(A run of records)
☆ ☆ ☆ ☆ ☆ ☆ ☆
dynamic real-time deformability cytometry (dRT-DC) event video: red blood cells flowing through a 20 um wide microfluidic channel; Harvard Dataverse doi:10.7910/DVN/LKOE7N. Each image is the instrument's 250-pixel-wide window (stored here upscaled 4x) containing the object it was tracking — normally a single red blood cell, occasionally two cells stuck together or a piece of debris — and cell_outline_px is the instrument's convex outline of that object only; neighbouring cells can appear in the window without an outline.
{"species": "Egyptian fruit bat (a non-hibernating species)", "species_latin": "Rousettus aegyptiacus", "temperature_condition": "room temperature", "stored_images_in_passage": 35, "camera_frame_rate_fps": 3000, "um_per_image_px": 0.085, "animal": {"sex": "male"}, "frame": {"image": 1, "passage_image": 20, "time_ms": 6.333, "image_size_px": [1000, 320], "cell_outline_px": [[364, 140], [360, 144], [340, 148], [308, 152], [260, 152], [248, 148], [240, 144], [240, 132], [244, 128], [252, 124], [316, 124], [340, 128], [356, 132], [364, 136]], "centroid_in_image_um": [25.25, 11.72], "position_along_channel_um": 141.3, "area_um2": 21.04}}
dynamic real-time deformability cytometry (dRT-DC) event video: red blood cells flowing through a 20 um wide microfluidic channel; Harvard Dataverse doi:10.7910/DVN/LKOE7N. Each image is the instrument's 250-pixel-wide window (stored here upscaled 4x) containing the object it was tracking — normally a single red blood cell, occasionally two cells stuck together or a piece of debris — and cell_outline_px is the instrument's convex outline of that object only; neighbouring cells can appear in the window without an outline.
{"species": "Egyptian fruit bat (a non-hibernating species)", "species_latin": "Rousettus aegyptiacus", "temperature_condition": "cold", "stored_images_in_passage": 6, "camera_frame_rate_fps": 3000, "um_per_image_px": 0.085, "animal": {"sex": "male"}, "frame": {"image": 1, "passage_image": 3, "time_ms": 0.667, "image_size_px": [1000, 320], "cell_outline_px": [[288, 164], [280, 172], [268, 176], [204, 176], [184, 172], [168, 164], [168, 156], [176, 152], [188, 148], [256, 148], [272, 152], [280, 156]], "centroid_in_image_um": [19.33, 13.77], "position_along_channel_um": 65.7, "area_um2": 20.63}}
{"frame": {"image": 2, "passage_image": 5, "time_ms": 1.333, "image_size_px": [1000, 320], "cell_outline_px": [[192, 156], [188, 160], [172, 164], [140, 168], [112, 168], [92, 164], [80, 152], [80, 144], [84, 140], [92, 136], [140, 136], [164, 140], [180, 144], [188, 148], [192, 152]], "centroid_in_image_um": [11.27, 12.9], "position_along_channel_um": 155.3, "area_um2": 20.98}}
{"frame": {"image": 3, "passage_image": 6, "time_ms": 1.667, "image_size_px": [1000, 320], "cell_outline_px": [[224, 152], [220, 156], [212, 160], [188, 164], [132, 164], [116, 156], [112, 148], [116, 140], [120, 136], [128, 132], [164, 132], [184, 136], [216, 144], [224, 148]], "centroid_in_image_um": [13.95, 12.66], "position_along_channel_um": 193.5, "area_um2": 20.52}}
☆ ☆ ☆ ☆ ☆ ☆ ☆
Return each entry from the material above exactly as it appears.

**Response**
dynamic real-time deformability cytometry (dRT-DC) event video: red blood cells flowing through a 20 um wide microfluidic channel; Harvard Dataverse doi:10.7910/DVN/LKOE7N. Each image is the instrument's 250-pixel-wide window (stored here upscaled 4x) containing the object it was tracking — normally a single red blood cell, occasionally two cells stuck together or a piece of debris — and cell_outline_px is the instrument's convex outline of that object only; neighbouring cells can appear in the window without an outline.
{"species": "Egyptian fruit bat (a non-hibernating species)", "species_latin": "Rousettus aegyptiacus", "temperature_condition": "room temperature", "stored_images_in_passage": 35, "camera_frame_rate_fps": 3000, "um_per_image_px": 0.085, "animal": {"sex": "male"}, "frame": {"image": 1, "passage_image": 20, "time_ms": 6.333, "image_size_px": [1000, 320], "cell_outline_px": [[364, 140], [360, 144], [340, 148], [308, 152], [260, 152], [248, 148], [240, 144], [240, 132], [244, 128], [252, 124], [316, 124], [340, 128], [356, 132], [364, 136]], "centroid_in_image_um": [25.25, 11.72], "position_along_channel_um": 141.3, "area_um2": 21.04}}
dynamic real-time deformability cytometry (dRT-DC) event video: red blood cells flowing through a 20 um wide microfluidic channel; Harvard Dataverse doi:10.7910/DVN/LKOE7N. Each image is the instrument's 250-pixel-wide window (stored here upscaled 4x) containing the object it was tracking — normally a single red blood cell, occasionally two cells stuck together or a piece of debris — and cell_outline_px is the instrument's convex outline of that object only; neighbouring cells can appear in the window without an outline.
{"species": "Egyptian fruit bat (a non-hibernating species)", "species_latin": "Rousettus aegyptiacus", "temperature_condition": "cold", "stored_images_in_passage": 6, "camera_frame_rate_fps": 3000, "um_per_image_px": 0.085, "animal": {"sex": "male"}, "frame": {"image": 1, "passage_image": 3, "time_ms": 0.667, "image_size_px": [1000, 320], "cell_outline_px": [[288, 164], [280, 172], [268, 176], [204, 176], [184, 172], [168, 164], [168, 156], [176, 152], [188, 148], [256, 148], [272, 152], [280, 156]], "centroid_in_image_um": [19.33, 13.77], "position_along_channel_um": 65.7, "area_um2": 20.63}}
{"frame": {"image": 2, "passage_image": 5, "time_ms": 1.333, "image_size_px": [1000, 320], "cell_outline_px": [[192, 156], [188, 160], [172, 164], [140, 168], [112, 168], [92, 164], [80, 152], [80, 144], [84, 140], [92, 136], [140, 136], [164, 140], [180, 144], [188, 148], [192, 152]], "centroid_in_image_um": [11.27, 12.9], "position_along_channel_um": 155.3, "area_um2": 20.98}}
{"frame": {"image": 3, "passage_image": 6, "time_ms": 1.667, "image_size_px": [1000, 320], "cell_outline_px": [[224, 152], [220, 156], [212, 160], [188, 164], [132, 164], [116, 156], [112, 148], [116, 140], [120, 136], [128, 132], [164, 132], [184, 136], [216, 144], [224, 148]], "centroid_in_image_um": [13.95, 12.66], "position_along_channel_um": 193.5, "area_um2": 20.52}}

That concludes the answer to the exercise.